I’ve wanted to travel the world ever since high school, but I never really got the chance. I also wanted to become an engineer, but I didn’t know if those two things could be merged.
During my sophomore year of college, I realized that engineers sometimes travel as a part of their jobs if they already have experience living abroad: employers look for individuals that are familiar with cultural assimilation. Even though my mind was set on wanting to go learn about the world, I still had to face the problem of funding. While I had a little bit of money saved up, I applied for some scholarships to cover the rest of my costs. Right when it seemed like I wouldn’t be able to go, I was awarded the Gilman Scholarship at the last possible moment — which was more dramatic than I’d have liked. I would get the chance to learn how cultures vary and what it was like to be a part of the minority.
I traveled to Berlin for a month and lived with a homestay family. Having never traveled so far before, I needed to find a balance between my desire to acquire an intercultural perspective and my first-time exposure to living in another country. I found that a short-term summer program was a good compromise: I learned without overwhelming myself. I had a great host family that had been to the United States several times and had hosted American students before, but was still eager to learn about life in the States and was more than happy to share about Germany. Interestingly, they were hosting an exchange student from Italy at the same time, so I learned about Italy and the larger European Union as well.
In addition to learning through my interactions with my host family, I took German courses at the Freie Universität Berlin (The Free University of Berlin, lovingly called FUBiS) and was in a classroom with mostly other American students who had never been to Germany before. Being around so many other Americans let me see how other people handle the change, the culture shock, and how they grow to become self-reliant. Seeing this, combined with my own personal growth, I learned that different people can be the same as us.
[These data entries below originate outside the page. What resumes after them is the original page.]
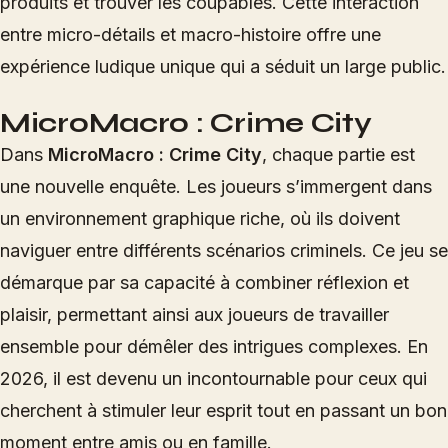
produits et trouver les coupables. Cette interaction
entre micro-détails et macro-histoire offre une
expérience ludique unique qui a séduit un large public.
MicroMacro : Crime City
Dans
MicroMacro : Crime City
, chaque partie est
une nouvelle enquête. Les joueurs s’immergent dans
un environnement graphique riche, où ils doivent
naviguer entre différents scénarios criminels. Ce jeu se
démarque par sa capacité à combiner réflexion et
plaisir, permettant ainsi aux joueurs de travailler
ensemble pour démêler des intrigues complexes. En
2026, il est devenu un incontournable pour ceux qui
cherchent à stimuler leur esprit tout en passant un bon
moment entre amis ou en famille.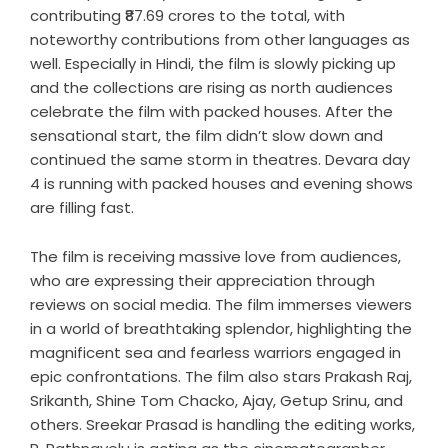
contributing ₹87.69 crores to the total, with
noteworthy contributions from other languages as
well. Especially in Hindi, the film is slowly picking up
and the collections are rising as north audiences
celebrate the film with packed houses. After the
sensational start, the film didn’t slow down and
continued the same storm in theatres. Devara day
4 is running with packed houses and evening shows
are filling fast.
The film is receiving massive love from audiences,
who are expressing their appreciation through
reviews on social media. The film immerses viewers
in a world of breathtaking splendor, highlighting the
magnificent sea and fearless warriors engaged in
epic confrontations. The film also stars Prakash Raj,
Srikanth, Shine Tom Chacko, Ajay, Getup Srinu, and
others. Sreekar Prasad is handling the editing works,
While I didn’t study engineering in Germany and instead focused on German language, this time abroad still applies to my greater career aspirations. I was afraid to study engineering because I felt my German wasn’t nearly good enough to appreciate the concepts I would’ve been learning. I became more fluent with German. Of course, I still have much to learn – I have a clear American accent, my vocabulary is poor, I speak slowly, and I need to think carefully about how to say every sentence. Nonetheless, through the language, I learned about the German way of life, and gained that experience employers look for when considering whom to send abroad: they know I won’t succumb to culture shock, that I have dealt with the challenges of being away before, and that I am open to change. My next step in this journey is to apply this experience to an internship or to an actual career.
Even though most people set out to experience a different culture or to get away from home, careful planning allows travel to help with career aspirations as well. With new challenges always come new opportunities, and engineering is a field always looking for those driven to learn.